We need to calculate dLat/dTime for each point on a graph.

dLat(t1, t2)  =  (Sum(t2) - Sum(t1))  /  (count(t2) - count(t1))

Sounds simple.

Influx complications

Th problem stops been simple when you move from simple calculus of smooth-defined-everywhere functions into multidimensional time-series with discreet steps between dots.

Complications:

We need to have GROUP by time(x) to have time series.
We can’t perform math on random intervals, as we need to have at least one sum/avgcount on each interval or we’ll get really bad mess on deltas.
Influx rejects math on derivative function results if that math involves series values. (read: we can not divide one derivative on other derivative).

I found no solution for problem with a simple query. The solution I present below involves nested queries, which become available since influx version 1.2.

The solution

SELECT dsum/dcount from(SELECT non_negative_derivative(max(“op_r_latency.avgcount”), 1s) as dcount, non_negative_derivative(max(“op_r_latency.sum”),1s) as dsum FROM “$policy”.”ceph” WHERE “collection” = ‘osd’ AND “id” = ‘$osd’ AND $timeFilter GROUP BY time($__interval) fill(previous))

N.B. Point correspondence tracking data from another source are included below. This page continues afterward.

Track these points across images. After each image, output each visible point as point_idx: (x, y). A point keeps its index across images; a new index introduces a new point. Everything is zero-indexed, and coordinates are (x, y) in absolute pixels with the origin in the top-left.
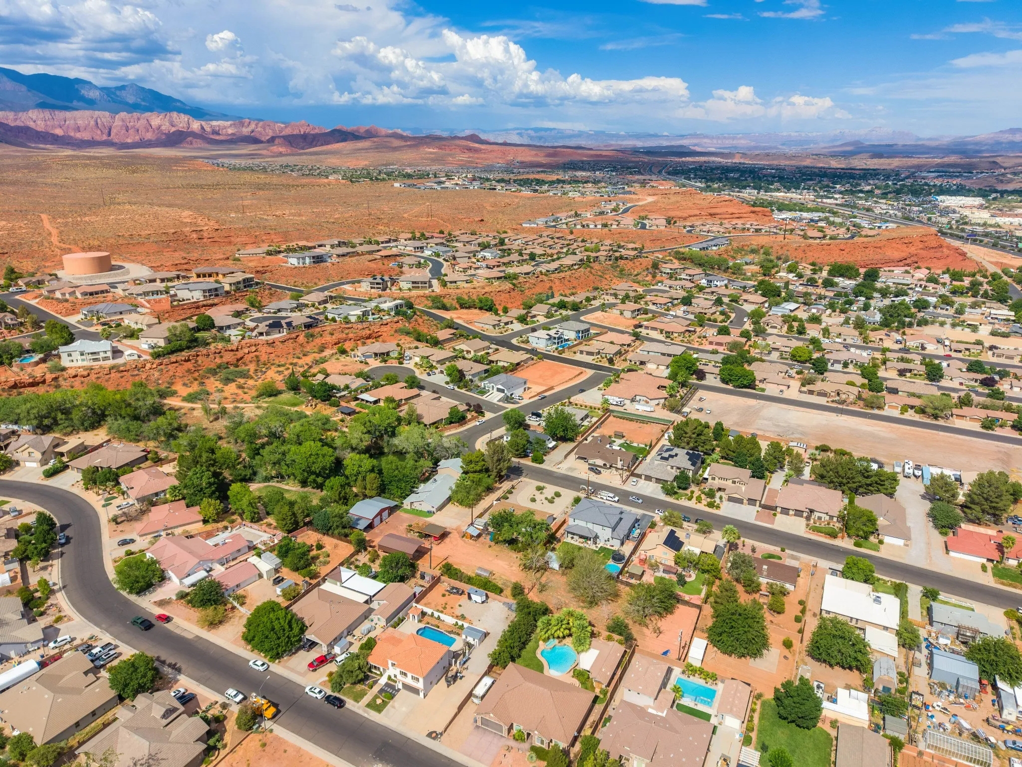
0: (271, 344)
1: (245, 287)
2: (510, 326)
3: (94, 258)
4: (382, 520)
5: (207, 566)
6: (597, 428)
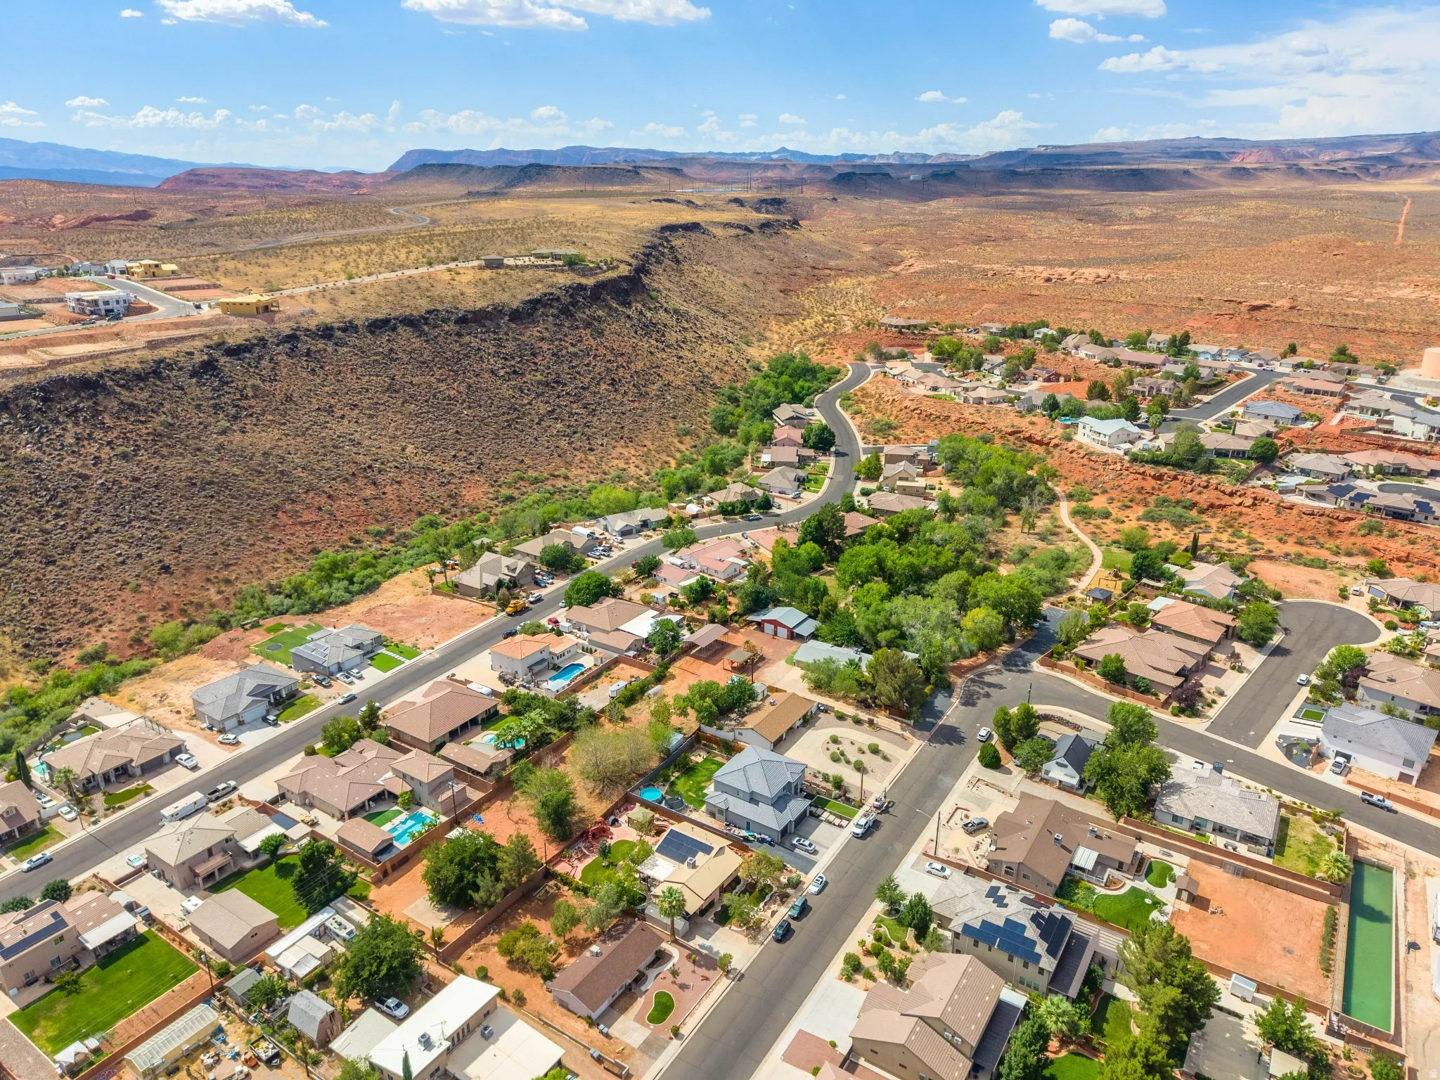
0: (1284, 508)
4: (776, 634)
5: (694, 563)
6: (1221, 864)
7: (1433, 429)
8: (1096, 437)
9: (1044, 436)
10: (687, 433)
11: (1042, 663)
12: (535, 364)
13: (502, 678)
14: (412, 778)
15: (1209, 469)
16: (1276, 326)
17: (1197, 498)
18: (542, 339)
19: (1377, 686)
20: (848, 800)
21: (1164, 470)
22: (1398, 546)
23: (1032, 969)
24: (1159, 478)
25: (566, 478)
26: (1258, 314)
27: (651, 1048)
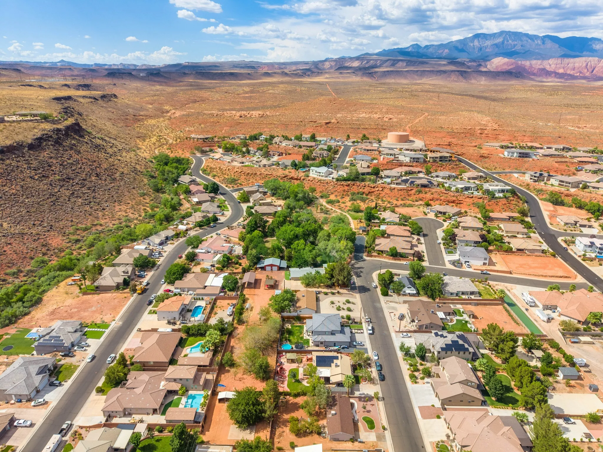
0: (392, 189)
1: (440, 161)
2: (582, 229)
3: (398, 135)
4: (272, 269)
5: (209, 250)
6: (470, 304)
7: (411, 158)
8: (319, 174)
9: (298, 176)
10: (145, 194)
11: (368, 256)
12: (53, 170)
13: (169, 323)
14: (181, 379)
15: (363, 180)
16: (336, 129)
17: (364, 191)
18: (51, 158)
19: (462, 239)
20: (356, 323)
21: (349, 182)
22: (429, 196)
23: (467, 353)
24: (348, 185)
25: (101, 225)
26: (329, 125)
27: (381, 438)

I put outer query a bit apart from inner query to help to read it. Inner query return two derivatives for sum and for avgcount, and outer query just divide them (as series).

Notes:

fill(previous) helps us to avoid sudden jerks if some sample was lost or OSD rebooted
max is not for displaying ‘max’ value, they just takes a largest of all (cummulative) values in sequence. May be last() will work too. I do not recommend using mean(), as it is sensitive to number of lost samples.
$__interval should be more or equal to gathering ratio.